As others have done, I have chosen to begin with the first Earth Day “Celebration” in 1970. Now who can be against Earth Day? It’s a charming idea, and I have been an enthusiastic supporter since my college days in Ann Arbor, when we celebrated the event on the campus of the University of Michigan.

Here’s what the experts were saying almost a half century ago on Earth Day, 1970:

  1. “Civilization will end within 15 or 30 years unless immediate action is taken against problems facing mankind.”
    Harvard biologist George Wald
  1. “It is already too late to avoid mass starvation,”
    Denis Hayes, Chief organizer for Earth Day
  1. “We are in an environmental crisis which threatens the survival of this nation, and of the world as a suitable place of human
    abitation.”
    Washington University biologist Barry Commoner
  1. “Population will inevitably and completely outstrip whatever small increases in food supplies we make. The death rate will increase until at least 100–200 million people per year will be starving to death during the next ten years. … Most of the people who are going to die in the greatest cataclysm in the history of man have already been born. … [By 1975] some experts feel that food shortages will have escalated the present level of world hunger and starvation into famines of unbelievable proportions. Other experts, more optimistic, think the ultimate food-population collision will not occur until the decade of the 1980s.
    Stanford University biologist Paul Ehrlich
  1. “Demographers agree almost unanimously on the following grim timetable: by 1975 widespread famines will begin in India; these will spread by 1990 to include all of India, Pakistan, China and the Near East, Africa. By the year 2000, or conceivably sooner, South and Central America will exist under famine conditions …. By the year 2000, thirty years from now, the entire world, with the exception of Western Europe, North America, and Australia, will be in famine.
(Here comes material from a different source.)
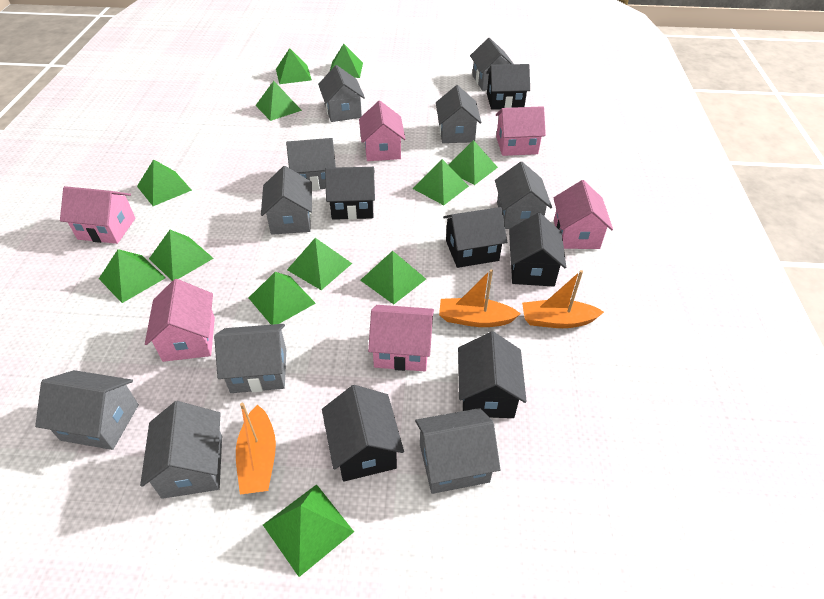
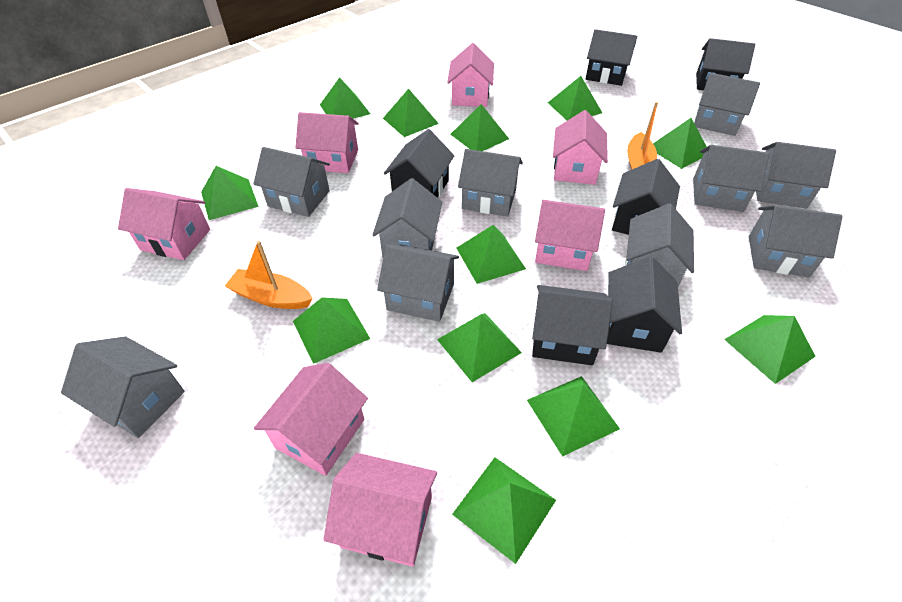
orange boat: [236,402,276,495] [439,269,521,327] [522,270,604,328] = 3 -> [225,241,313,309] [627,102,658,170] = 2
pink house: [60,186,135,244] [145,279,215,362] [359,101,405,161] [368,305,434,371] [496,106,546,156] [554,180,613,249] = 6 -> [118,188,210,260] [254,363,368,476] [295,112,358,173] [323,453,437,567] [447,43,494,107] [535,200,605,271] [553,110,608,185] = 7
    North Texas State University professor Peter Gunter
  1. “In a decade, urban dwellers will have to wear gas masks to survive air pollution… by 1985 air pollution will have reduced the amount of sunlight reaching earth by one half.”
    — Life magazine
  2. “At the present rate of nitrogen buildup, it’s only a matter of time before light will be filtered out of the atmosphere and none of our land will be usable. … By the year 2000, if present trends continue, we will be using up crude oil at such a rate … that there won’t be any more crude oil. You’ll drive up to the pump and say, ‘Fill ‘er up, buddy,’ and he’ll say, ‘I am very sorry, there isn’t any. … The world has been chilling sharply for about twenty years. If present trends continue, the world will be about four degrees colder for the global mean temperature in 1990, but eleven degrees colder in the year 2000. This is about twice what it would take to put us into an ice age.”